Culot ou inconscience, disions-nous. Car son dernier roman, La police des fleurs, des arbres et des forêts, s’ouvre sur un dialogue imaginaire (avec son lecteur, vous, nous ?)
au cours duquel un narrateur désigne ce qui va suivre : « une
histoire policière pas comme les autres », avec « un coup de théâtre
final époustouflant qui remet tout le récit en cause. » Pas moins !
On s’y lance donc avec la volonté de ne pas se faire avoir –
pas nous, qui sommes prévenu, quand même ! Et on guette le coup de théâtre
annoncé avec la certitude qu’il n’aura aucun effet, et surtout pas les
conséquences majeures de la prédiction initiale.
Et puis, patatras ! Oui, il faut l’avouer, la surprise
en est vraiment une. C’est bluffant. Vous voilà doublement prévenus, lecteurs
et lectrices qui, peut-être, aimez aussi les pièges littéraires…
En 1961, dans le paisible village de P., un horrible crime a
été découvert : le corps de Joël, que tout le monde aimait, a été retrouvé
en morceaux dans une cuve à cuisson de l’usine de confitures locales dont le maire
est l’ambitieux propriétaire. Une véritable tragédie, selon l’expression du
garde champêtre local, Jean-Charles Provincio. « Il a quelque chose du
gendarme de Guignol, brun, grande moustache, des manières que je qualifierais
de bourrues, que son accent du terroir n'arrange guère », note dans son
premier rapport à « Madame la procureur de la République » le jeune
et brillant enquêteur venu de la ville pour identifier et arrêter le coupable.
Nous avons de la chance : le téléphone est en panne et toutes les
communications se font donc par courrier – le romancier a pensé à tout, il ne
manquera pas un mot aux conversations et interrogatoires qu’enregistre
l’officier de police.

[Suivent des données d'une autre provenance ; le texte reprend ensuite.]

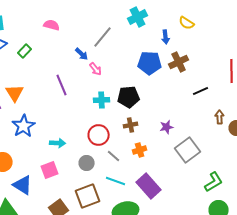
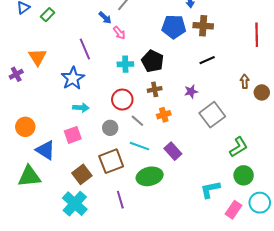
brown cross: (179, 62) -> (203, 26), turned 30
black line: (201, 91) -> (207, 60), moved
black pentagon: (129, 97) -> (153, 61), turned 30
blue star: (24, 126) -> (73, 78), moved
purple rectangle: (149, 186) -> (173, 151), size x0.7

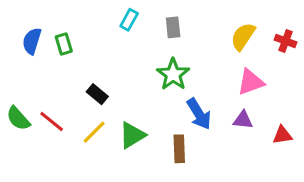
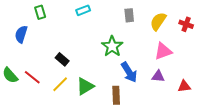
cyan rectangle: (129, 20) -> (83, 10), turned 40
gray rectangle: (173, 27) -> (129, 15), moved
blue semicircle: (32, 41) -> (21, 34), moved
green rectangle: (64, 44) -> (40, 12), moved

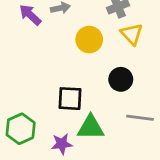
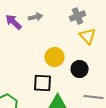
yellow circle: (89, 40) -> (55, 57), moved

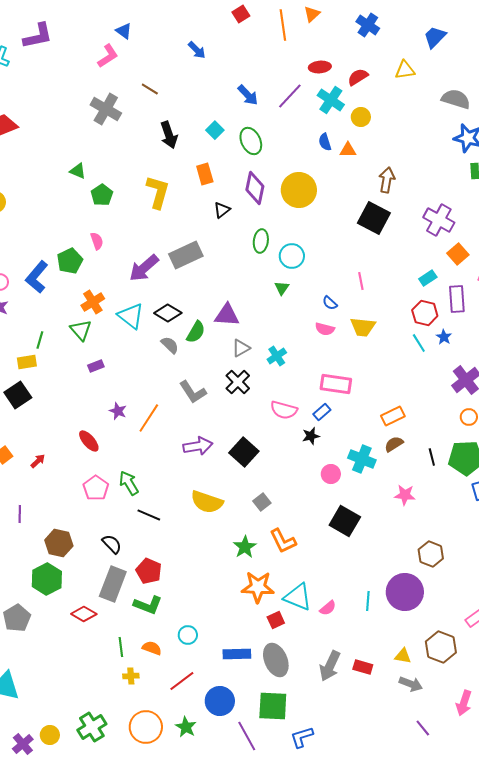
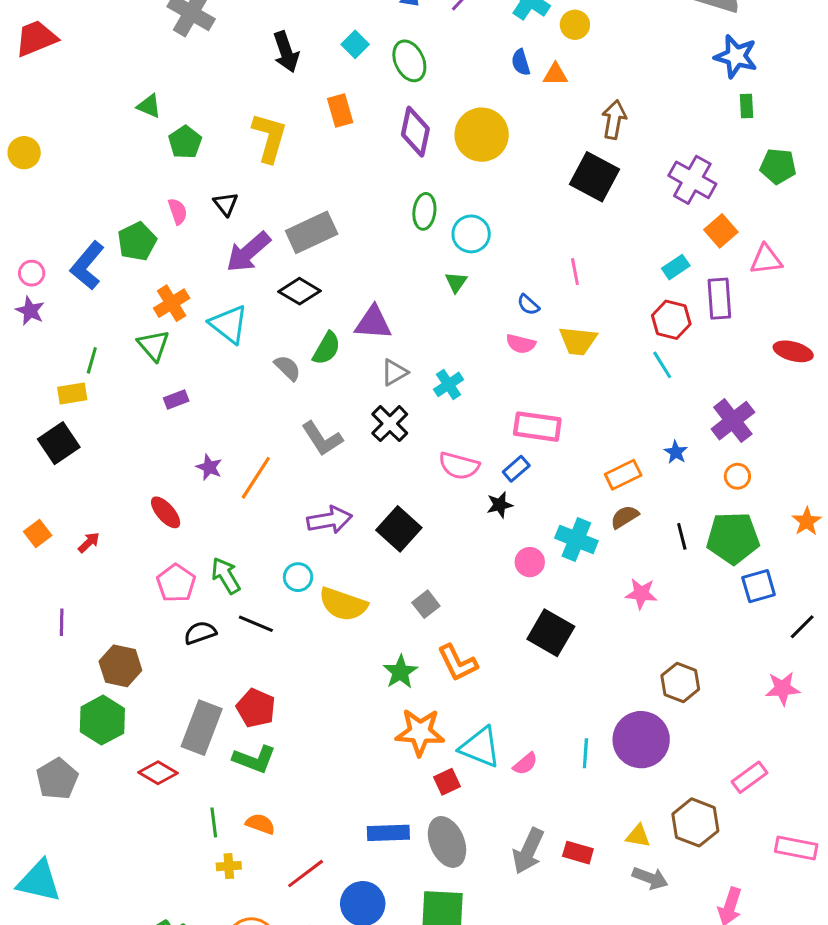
black triangle: (222, 210) -> (226, 204), moved, turned -30
black diamond: (168, 313) -> (299, 291), moved
blue star: (444, 337) -> (676, 452), moved
black semicircle: (112, 544) -> (200, 633), moved, turned -65
cyan circle: (188, 635) -> (298, 577), moved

Ni une fleur dans le décor.
Une fleur, d’ailleurs, semble un indice : elle a été
retrouvée avec les morceaux du corps, elle est rare et ne pousse pas à l’état
sauvage, elle est belle. Aussi belle que la fleuriste à qui l’officier de
police conte fleurette, ce qui ne semble pas déplaire à l’intéressée.
Mais restons-en à l’enquête, quoiqu’elle soit sans cesse
perturbée par des détails à l’importance variable, quoique la correspondance
officielle entre l’officier de police et sa procureure prenne parfois un ton
incongrûment familier. Quoique, surtout, la supériorité de l’homme des villes
par rapport aux bouseux de la campagne l’empêche de voir ce qui aurait dû lui
paraître évident – et qui ne sera évident, pour lui comme pour nous, que tout à
la fin.
On s’amuse bien de ce qui, après coup, nous amusera encore,
pour d’autres raisons. Romain Puértolas a réussi son pari.